SUPPLIED TEXT:
The agricultural applications of remote sensing methods are based on measuring the reflected radiation of the object, which can be a plant or soil. It involves non-contact observation of radiation that is reflected or emitted from agricultural fields [8]. Remote sensing in agriculture has been primarily used to monitor crop yield and biomass [9], as well as crop nutrients and water stress [10,11], detect infestations of weeds [12], insects, and plant diseases [6], and assess soil characteristics such as organic matter, moisture, clay content, pH, and salinity [13,14].
Hyperspectral (HS) analysis is a remote sensing option in which reflectance data are collected at small spectral increments across a broad spectral range (most commonly 400–2500 nm) [8]. HS data can indicate a link between the spectral reflectance properties and structural traits of plants, such as pigment concentrations, water levels, and accumulation of specific substances, which are significantly influenced by biotic stress [2]. HS sensors analyze up to several hundred bands of the electromagnetic spectrum, including visible (400–700 nm), near-infrared (700–1000 nm), and short-wave infrared (1000–2500 nm) wavelengths [15,16]. Each pixel in an HS image contains a unique set of information about the reflectance at each spectral band, and the sum of this information is known as a spectral signature or profile [16]. A three-dimensional HS data cube with two spatial dimensions (x, y) and one spectral dimension (wavelength) is typically used to visualize this data [8]. Each HS image contains a large amount of spectral data, making it challenging to extract useful information; therefore, advanced data analysis is required for effective operation with HS sensors [16]. Typically, data analysis starts with preprocessing procedures, which include calibration, atmospheric correction (for images taken from high altitude), noise reduction, and replacing any known faulty datapoints. In some cases, spectral and/or spatial subsetting can be used [4]. Further data analysis is mostly based on two basic approaches: (i) the use of spectral vegetation indices or (ii) the use of computer vision, machine learning, and deep learning methods [17].

WORK ITEM A:
Write out the remote sensing text word for word from "The agricultural applications" to "and salinity [13,14].".
WORK ITEM B:
According to the remote sensing text, what spectral range does hyperspectral analysis most commonly cover?
The data is separate material, unrelated to the remote sensing text.

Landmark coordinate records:

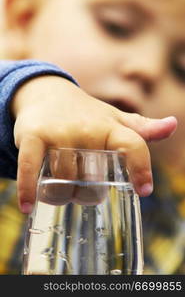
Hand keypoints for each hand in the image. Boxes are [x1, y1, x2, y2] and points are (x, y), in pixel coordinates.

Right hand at [11, 76, 176, 212]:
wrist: (48, 94)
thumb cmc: (86, 114)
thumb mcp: (115, 119)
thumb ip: (143, 128)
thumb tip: (173, 125)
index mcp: (110, 127)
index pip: (133, 146)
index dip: (141, 169)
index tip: (143, 191)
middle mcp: (86, 129)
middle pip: (93, 182)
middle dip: (88, 195)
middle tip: (81, 190)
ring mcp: (58, 133)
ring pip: (64, 183)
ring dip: (62, 196)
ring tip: (61, 191)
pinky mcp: (32, 136)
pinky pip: (30, 168)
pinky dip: (28, 189)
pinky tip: (28, 206)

WRITTEN SOLUTION A:
The agricultural applications of remote sensing methods are based on measuring the reflected radiation of the object, which can be a plant or soil. It involves non-contact observation of radiation that is reflected or emitted from agricultural fields [8]. Remote sensing in agriculture has been primarily used to monitor crop yield and biomass [9], as well as crop nutrients and water stress [10,11], detect infestations of weeds [12], insects, and plant diseases [6], and assess soil characteristics such as organic matter, moisture, clay content, pH, and salinity [13,14].

WRITTEN SOLUTION B:
400–2500 nm